_Task instructions_.
(a) According to the passage on Henri Gissey, who succeeded him as dessinateur de la Chambre et du cabinet de Roi?
(b) Extend the passage on Henri Gissey, picking up after its final sentence.

_Given passage_.
Henri (de) Gissey (ca 1621 – 1673) was a French draughtsman and designer who held the post of dessinateur de la Chambre et du cabinet de Roi in the Menus Plaisirs du Roi in the early years of Louis XIV. Jean Bérain the Elder, who succeeded him in the post, is likely to have been in some sense his pupil. Gissey's appointment made him responsible for the expressions of court style, above all in the elaborately costumed and produced ballets de cour, in which the young king danced among his courtiers; following Colbert's remodelling of the royal household, the Cabinet du Roi, to which Gissey was also attached, produced the sumptuous engraved festival books that often followed such events and are sometimes the only surviving record of them.

(Stored items)
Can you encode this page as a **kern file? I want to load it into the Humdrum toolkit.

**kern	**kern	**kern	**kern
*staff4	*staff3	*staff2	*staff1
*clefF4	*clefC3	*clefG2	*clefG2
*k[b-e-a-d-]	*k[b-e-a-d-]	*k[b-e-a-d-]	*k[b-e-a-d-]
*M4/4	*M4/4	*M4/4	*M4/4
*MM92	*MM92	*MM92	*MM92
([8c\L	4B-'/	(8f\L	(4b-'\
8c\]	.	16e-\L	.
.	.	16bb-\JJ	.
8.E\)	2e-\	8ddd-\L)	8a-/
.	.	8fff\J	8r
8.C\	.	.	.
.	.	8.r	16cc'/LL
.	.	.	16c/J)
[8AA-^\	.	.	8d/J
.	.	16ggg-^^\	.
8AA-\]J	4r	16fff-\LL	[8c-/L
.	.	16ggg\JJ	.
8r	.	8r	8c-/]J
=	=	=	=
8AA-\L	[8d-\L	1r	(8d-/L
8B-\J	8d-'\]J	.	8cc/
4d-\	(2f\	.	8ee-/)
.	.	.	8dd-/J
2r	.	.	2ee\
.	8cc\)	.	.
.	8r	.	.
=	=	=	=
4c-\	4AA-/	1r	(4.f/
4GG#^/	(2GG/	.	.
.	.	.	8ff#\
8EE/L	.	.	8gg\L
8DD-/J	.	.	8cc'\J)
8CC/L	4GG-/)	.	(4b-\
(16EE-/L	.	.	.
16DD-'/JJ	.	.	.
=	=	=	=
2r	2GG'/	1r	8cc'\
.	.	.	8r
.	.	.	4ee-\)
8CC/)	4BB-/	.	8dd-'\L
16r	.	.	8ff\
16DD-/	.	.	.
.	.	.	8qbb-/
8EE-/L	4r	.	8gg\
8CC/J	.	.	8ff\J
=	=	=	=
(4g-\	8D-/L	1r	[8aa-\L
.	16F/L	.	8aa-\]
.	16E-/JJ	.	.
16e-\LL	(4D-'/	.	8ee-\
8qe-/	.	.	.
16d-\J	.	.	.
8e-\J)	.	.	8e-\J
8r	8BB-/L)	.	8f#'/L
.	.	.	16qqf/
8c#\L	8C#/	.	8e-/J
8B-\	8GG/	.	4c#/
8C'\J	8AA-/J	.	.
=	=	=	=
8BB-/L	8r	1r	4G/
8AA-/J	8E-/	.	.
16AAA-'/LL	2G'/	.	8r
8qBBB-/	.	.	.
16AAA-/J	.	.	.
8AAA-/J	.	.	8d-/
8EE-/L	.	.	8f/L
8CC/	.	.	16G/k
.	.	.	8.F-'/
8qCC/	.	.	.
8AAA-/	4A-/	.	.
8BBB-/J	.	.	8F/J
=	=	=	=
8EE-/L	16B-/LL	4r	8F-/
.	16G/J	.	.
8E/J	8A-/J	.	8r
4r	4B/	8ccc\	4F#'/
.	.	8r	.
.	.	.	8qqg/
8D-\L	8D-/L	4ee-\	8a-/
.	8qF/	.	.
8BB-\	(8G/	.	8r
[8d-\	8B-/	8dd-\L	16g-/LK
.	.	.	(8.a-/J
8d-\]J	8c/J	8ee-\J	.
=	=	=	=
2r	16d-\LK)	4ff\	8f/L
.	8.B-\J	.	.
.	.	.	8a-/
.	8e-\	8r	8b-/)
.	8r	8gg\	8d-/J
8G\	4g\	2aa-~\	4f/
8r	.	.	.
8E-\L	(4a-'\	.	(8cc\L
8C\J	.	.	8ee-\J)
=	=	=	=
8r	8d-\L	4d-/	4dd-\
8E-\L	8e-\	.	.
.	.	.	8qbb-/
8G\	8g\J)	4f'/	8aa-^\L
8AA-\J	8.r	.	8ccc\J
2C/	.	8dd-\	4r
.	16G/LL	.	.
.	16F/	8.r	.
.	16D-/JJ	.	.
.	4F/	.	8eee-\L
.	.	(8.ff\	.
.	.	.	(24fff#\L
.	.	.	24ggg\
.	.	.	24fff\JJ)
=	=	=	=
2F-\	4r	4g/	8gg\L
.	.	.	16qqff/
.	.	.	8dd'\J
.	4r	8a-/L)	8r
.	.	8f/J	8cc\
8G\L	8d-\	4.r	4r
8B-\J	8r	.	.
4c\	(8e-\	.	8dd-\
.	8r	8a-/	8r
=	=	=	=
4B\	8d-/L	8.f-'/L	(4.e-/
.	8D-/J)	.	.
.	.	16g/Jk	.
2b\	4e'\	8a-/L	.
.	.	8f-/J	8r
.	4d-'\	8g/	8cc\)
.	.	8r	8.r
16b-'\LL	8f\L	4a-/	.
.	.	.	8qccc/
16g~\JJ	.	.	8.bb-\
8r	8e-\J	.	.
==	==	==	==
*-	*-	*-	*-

_Responses to the tasks_.
(a) Jean Bérain the Elder

(b)
His court position demanded in addition to designs for costumes, designs for other kinds of court ceremonial festivities, carried out under the general direction of Louis Hesselin, "Overseer of the King's pleasures", the part of the royal household— the Maison du Roi— in charge of entertainments. Hesselin was a grand collector, patron and amateur of art; for Hesselin's own lavish entertainments for the king, Gissey's office produced the costumes and sets. Several of his pen-and-wash designs for ballets de cour are at the Victoria and Albert Museum. There are several designs for costumes for Louis XIV as Apollo, a role he repeated in numerous court ballets: several are at the Bibliothèque de l'Institut de France. They are reminders of the extent to which the "Sun King" would identify himself as Apollo through consistent iconography at Versailles and in the sculptural program of its gardens and fountains.

Gissey seems to have worked as an engraver as well as a designer.